VI. REPORTING REQUIREMENTS

  1. This Institution’s reporting period is January 1 – December 31. The IACUC, through the Institutional Official, will submit an annual report to OLAW on January 31 of each year. The report will include:

    1. Any change in the accreditation status of the Institution (e.g,. if the Institution obtains accreditation by AAALAC or AAALAC accreditation is revoked), any change in the description of the Institution's program for animal care and use as described in this Assurance, or any change in the IACUC membership.
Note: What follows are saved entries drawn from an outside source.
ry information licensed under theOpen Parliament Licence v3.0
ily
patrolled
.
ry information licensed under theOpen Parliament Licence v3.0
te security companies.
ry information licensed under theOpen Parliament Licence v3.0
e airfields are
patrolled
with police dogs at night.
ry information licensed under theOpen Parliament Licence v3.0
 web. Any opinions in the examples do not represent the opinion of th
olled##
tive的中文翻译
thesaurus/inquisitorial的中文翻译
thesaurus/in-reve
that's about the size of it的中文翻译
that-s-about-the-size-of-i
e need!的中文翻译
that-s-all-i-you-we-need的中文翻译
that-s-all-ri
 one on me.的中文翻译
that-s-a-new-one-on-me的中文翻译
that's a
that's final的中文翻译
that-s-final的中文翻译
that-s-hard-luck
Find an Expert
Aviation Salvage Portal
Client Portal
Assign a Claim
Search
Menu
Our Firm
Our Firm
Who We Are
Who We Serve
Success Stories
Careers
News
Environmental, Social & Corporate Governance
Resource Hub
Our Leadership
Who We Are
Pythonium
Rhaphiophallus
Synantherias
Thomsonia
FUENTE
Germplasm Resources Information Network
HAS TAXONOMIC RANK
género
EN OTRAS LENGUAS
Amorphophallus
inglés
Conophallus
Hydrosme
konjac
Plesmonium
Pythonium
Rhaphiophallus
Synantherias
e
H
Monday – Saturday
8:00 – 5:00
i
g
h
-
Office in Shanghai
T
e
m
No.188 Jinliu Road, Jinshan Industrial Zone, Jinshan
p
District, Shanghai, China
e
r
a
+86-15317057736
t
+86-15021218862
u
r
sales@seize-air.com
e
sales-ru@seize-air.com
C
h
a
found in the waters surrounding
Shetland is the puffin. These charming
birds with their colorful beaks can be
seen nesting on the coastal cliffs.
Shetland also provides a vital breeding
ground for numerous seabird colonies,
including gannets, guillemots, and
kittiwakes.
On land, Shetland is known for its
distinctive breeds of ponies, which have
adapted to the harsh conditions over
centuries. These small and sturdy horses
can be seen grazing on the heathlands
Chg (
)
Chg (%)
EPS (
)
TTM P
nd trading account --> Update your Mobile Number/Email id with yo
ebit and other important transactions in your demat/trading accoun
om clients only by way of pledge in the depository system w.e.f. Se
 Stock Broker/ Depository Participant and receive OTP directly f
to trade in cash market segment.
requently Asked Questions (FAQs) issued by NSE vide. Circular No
If there are no changes to report, this Institution will provide written notification that there are no changes.

    2. Notification of the dates that the IACUC conducted its semiannual evaluations of the Institution's program and facilities (including satellite facilities) and submitted the evaluations to the Institutional Official, Vice Provost and Dean of Research.

  2. The IACUC, through the Institutional Official, will promptly provide OLAW with a full explanation of the circumstances and actions taken with respect to:

    1. Any serious or continuing noncompliance with the PHS Policy.
    2. Any serious deviations from the provisions of the Guide.
    3. Any suspension of an activity by the IACUC.
  3. Reports filed under sections VI.A. and VI.B. of this document shall include any minority views filed by members of the IACUC.